What you have to do: Copy out the full listing exactly, omitting any picture it contains.

Given information:
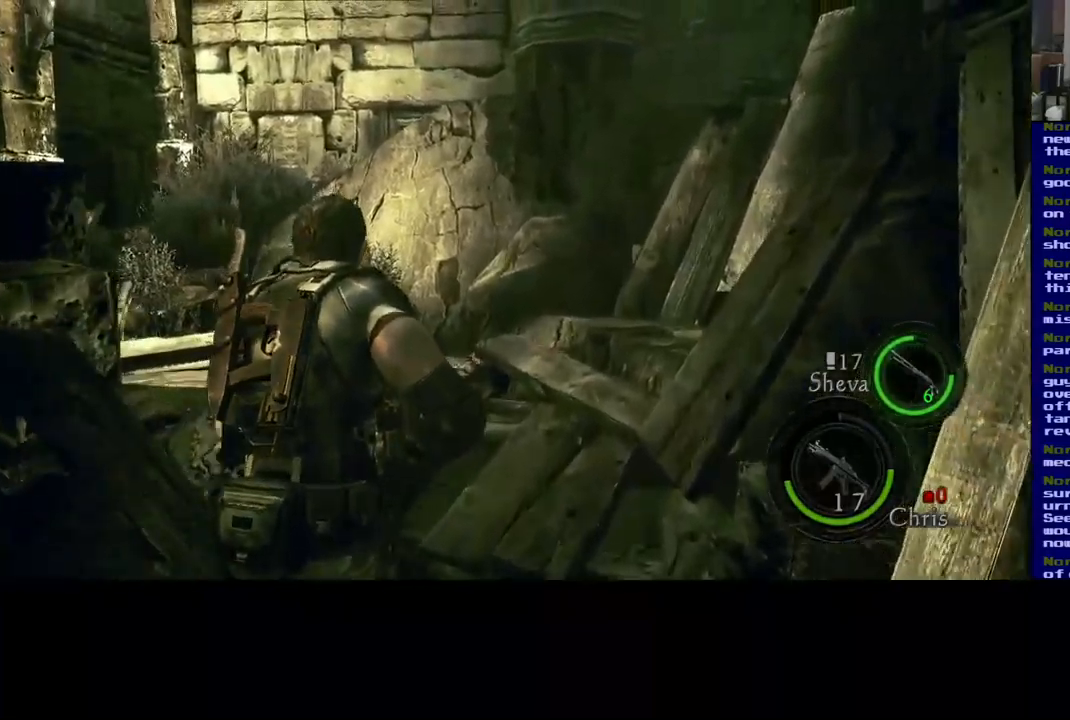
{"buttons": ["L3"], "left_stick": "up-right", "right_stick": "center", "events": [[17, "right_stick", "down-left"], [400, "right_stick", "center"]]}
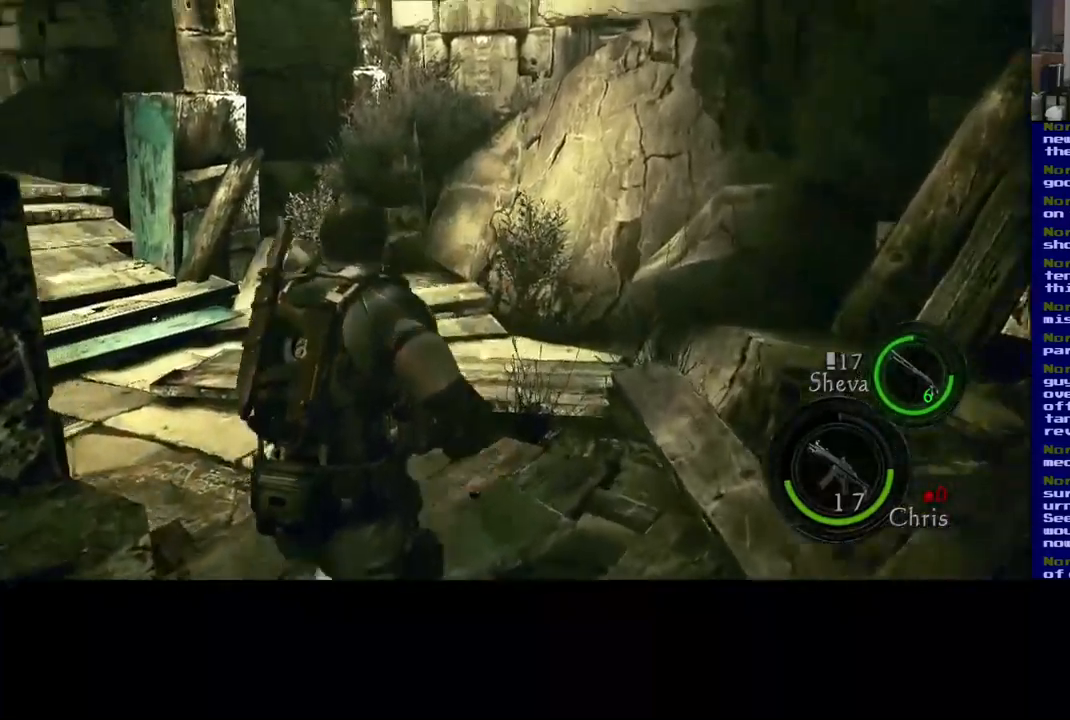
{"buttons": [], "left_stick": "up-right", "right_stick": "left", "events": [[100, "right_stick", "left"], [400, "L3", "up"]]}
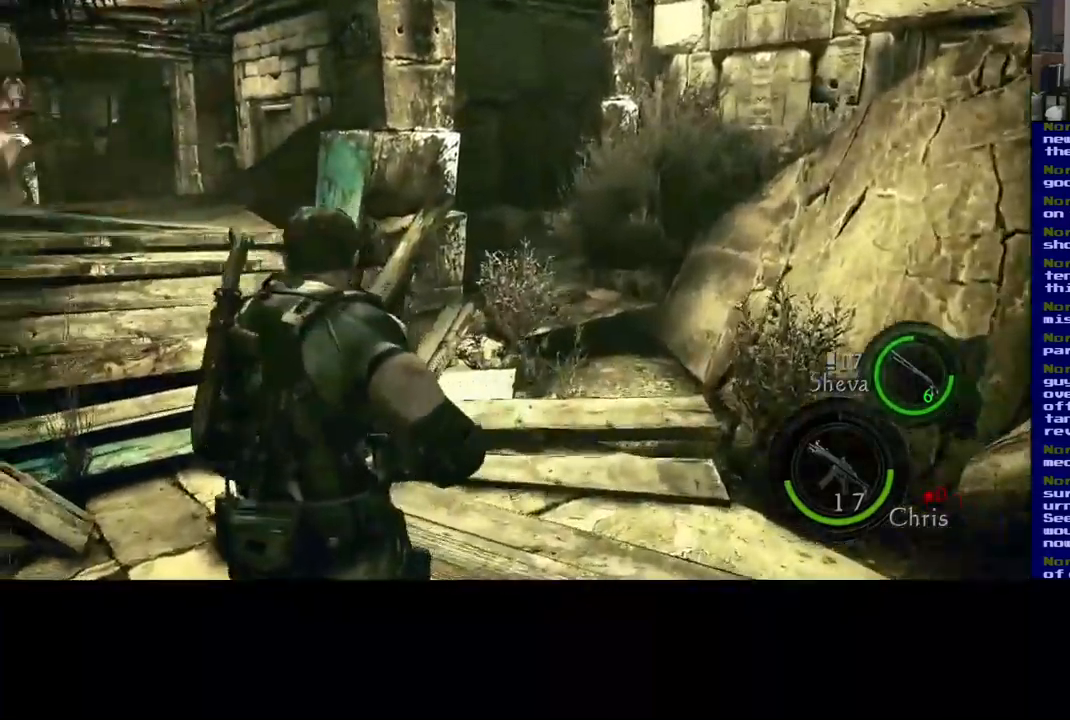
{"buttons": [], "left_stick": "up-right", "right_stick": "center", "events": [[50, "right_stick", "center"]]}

Task response:
{"buttons": ["L3"], "left_stick": "up-right", "right_stick": "center", "events": [[17, "right_stick", "down-left"], [400, "right_stick", "center"]]}
{"buttons": [], "left_stick": "up-right", "right_stick": "left", "events": [[100, "right_stick", "left"], [400, "L3", "up"]]}
{"buttons": [], "left_stick": "up-right", "right_stick": "center", "events": [[50, "right_stick", "center"]]}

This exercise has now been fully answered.